Aziz, Hatay’ın henüz ülke topraklarına katılmadığı dönemi anlatıyor. Hatay’ın Türkiye’ye katılmadan önceki döneminde neler yaşandığını, halkın durumunu da anlatıyor bir yandan. Bu dönem, sizin de özel olarak ilginizi çekiyor muydu?
O döneme ait bulabildiğim her şeyi okumaya çalıştım. Döneme ait fotoğraflar, görüntüler çok az, mutlaka bakmaya çalıştım. Türkiye’nin her dönemi kendi içinde anlatılmaya değer hikâyelerle çevrili. Tarihimiz bu anlamda bir hazine gibi. Daha anlatılmamış pek çok kahramanımız var. Dünyanın belki hiçbir köşesinde karşılığı olmayan, halkımızın ilham verici hikâyeleri var. Aziz de bunlardan biri oldu aslında. Tarihi mirasımız ve çok renkli kültürümüz sayesinde bu konuda çok şanslı olduğumuzu düşünüyorum.
Aziz dizisi aynı zamanda bir sınıf mücadelesini de anlatıyor. Halı işçilerinin Fransızlarla birlik olan patronlara/sermayeye karşı mücadelesini de görüyoruz. Varlıklı bir aileden gelen Aziz karakteri de emekçilerin yanında konum alıyor ve onlara destek veriyor. Bir dizide sadece aşk-kavuşamama hikâyesi değil de böyle katmanlı hikâyeler anlatılması, bir oyuncu ve izleyici olarak size neler düşündürüyor ve hissettiriyor?
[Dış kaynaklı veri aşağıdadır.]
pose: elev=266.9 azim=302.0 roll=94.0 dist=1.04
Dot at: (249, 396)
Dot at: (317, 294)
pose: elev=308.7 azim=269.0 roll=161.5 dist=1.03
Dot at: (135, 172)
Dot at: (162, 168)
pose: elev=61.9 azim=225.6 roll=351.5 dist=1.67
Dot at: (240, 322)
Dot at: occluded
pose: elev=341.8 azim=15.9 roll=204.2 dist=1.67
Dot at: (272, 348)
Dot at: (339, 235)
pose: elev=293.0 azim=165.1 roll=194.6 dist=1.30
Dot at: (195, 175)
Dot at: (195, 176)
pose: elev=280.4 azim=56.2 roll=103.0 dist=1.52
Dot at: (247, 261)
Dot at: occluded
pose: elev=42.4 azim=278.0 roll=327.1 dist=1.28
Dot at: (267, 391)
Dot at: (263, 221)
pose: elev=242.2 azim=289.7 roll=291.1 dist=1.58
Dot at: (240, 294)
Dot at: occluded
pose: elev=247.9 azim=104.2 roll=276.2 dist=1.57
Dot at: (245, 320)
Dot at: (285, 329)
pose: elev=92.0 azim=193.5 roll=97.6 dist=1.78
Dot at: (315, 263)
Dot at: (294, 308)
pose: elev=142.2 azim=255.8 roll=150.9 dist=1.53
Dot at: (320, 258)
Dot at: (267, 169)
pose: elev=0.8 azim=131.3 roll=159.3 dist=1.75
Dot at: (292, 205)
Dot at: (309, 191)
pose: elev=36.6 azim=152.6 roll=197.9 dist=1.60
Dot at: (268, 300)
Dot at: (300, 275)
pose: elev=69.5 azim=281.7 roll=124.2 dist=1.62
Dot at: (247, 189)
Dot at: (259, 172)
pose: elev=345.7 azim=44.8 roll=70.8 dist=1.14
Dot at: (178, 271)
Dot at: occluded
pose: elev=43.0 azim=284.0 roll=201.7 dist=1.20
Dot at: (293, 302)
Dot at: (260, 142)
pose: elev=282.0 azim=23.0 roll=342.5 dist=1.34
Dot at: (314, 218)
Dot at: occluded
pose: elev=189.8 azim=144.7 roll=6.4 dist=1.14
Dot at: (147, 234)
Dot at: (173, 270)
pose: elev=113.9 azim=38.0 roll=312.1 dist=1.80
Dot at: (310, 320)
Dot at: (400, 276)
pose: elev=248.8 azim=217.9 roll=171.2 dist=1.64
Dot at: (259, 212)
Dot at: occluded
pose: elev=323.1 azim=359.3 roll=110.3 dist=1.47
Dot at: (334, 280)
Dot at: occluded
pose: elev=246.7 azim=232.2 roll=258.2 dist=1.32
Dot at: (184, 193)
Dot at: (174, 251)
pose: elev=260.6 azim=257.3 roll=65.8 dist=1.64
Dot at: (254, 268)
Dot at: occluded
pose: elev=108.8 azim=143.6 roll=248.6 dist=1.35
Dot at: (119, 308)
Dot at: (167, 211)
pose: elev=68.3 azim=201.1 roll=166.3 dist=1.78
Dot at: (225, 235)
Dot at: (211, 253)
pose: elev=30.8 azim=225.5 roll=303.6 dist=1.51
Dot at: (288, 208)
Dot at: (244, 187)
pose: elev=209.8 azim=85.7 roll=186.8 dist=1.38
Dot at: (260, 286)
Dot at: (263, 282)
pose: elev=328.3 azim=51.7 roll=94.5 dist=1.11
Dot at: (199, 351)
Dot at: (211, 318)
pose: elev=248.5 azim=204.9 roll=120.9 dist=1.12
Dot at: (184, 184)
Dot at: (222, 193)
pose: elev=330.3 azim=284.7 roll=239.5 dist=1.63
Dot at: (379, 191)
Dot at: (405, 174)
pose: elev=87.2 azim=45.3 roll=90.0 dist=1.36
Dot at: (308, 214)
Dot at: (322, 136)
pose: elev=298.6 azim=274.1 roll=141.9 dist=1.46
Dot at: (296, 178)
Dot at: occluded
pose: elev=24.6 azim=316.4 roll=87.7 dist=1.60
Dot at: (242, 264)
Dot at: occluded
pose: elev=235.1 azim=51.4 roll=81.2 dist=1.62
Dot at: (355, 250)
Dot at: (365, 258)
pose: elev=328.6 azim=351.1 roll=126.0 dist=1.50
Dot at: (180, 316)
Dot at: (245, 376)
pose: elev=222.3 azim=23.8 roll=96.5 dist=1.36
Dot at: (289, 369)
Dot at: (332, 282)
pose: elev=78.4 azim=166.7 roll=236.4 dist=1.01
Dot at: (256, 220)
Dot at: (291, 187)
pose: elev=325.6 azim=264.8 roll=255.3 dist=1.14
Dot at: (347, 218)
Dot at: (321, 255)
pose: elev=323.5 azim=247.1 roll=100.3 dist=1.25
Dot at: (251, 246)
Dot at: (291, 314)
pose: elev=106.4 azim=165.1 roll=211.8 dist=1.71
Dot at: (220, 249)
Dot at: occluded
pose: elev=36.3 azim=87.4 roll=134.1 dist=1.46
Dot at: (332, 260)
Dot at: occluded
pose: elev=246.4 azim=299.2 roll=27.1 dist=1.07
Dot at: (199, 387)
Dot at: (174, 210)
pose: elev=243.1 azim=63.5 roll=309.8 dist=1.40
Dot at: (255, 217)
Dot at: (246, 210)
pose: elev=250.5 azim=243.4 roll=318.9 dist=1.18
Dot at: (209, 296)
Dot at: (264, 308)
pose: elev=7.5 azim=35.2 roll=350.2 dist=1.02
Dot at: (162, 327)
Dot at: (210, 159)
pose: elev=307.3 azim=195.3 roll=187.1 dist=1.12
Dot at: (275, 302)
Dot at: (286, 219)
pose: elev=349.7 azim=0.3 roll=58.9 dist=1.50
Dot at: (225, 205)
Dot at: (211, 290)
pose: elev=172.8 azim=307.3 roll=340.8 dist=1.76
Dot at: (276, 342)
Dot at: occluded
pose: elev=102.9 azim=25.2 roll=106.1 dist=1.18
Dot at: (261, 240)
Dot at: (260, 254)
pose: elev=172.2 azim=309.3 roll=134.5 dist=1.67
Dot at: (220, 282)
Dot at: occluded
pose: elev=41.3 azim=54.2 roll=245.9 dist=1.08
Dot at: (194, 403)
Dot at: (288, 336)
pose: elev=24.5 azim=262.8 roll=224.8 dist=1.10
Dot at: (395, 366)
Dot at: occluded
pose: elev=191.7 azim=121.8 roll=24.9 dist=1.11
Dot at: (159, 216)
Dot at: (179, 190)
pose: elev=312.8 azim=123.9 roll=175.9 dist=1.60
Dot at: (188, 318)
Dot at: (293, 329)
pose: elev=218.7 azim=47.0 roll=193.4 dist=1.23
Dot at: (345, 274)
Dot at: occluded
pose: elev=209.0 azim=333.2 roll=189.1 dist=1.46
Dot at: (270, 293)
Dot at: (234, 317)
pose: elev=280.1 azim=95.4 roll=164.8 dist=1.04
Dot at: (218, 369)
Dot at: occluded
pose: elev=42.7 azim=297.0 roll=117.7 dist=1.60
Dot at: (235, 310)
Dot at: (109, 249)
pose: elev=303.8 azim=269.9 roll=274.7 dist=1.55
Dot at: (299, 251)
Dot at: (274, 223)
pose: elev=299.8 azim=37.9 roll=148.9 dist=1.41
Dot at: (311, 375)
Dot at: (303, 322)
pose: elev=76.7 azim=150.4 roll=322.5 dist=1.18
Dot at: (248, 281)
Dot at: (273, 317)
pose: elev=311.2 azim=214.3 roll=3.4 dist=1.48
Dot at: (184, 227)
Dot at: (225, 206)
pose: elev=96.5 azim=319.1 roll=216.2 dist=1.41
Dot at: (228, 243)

Tam da bu saydıklarınız beni projeye çeken nedenlerin başında geliyor. Aziz klasik bir aşk hikâyesi değil. Evet, bir aşk var ama aynı zamanda her şeyini kaybetmiş bir adamın küllerinden yeniden doğma ve halkını özgürlüğe kavuşturmasının da hikâyesi. Aziz’in hayatı hiç beklemediği bir anda altüst oluyor. Kaybettiklerini geri alma mücadelesi sayesinde hayata daha önce bakmadığı başka bir pencereden bakmaya başlıyor. Bu da onun emekçi sınıfının yanında yer almasına, daha önce fark edemediği haksızlıkların karşısında yer almasına neden oluyor. Çünkü Aziz’in en değer verdiği şeylerin başında dürüstlük, onur ve adalet geliyor. Bu da onu oynamamı ve anlamamı çok kolaylaştırıyor. İnsanın canlandırdığı karakteri sevip onunla empati kurabilmesi bence çok kıymetli. Bunun izleyiciye de yansıdığını düşünüyorum.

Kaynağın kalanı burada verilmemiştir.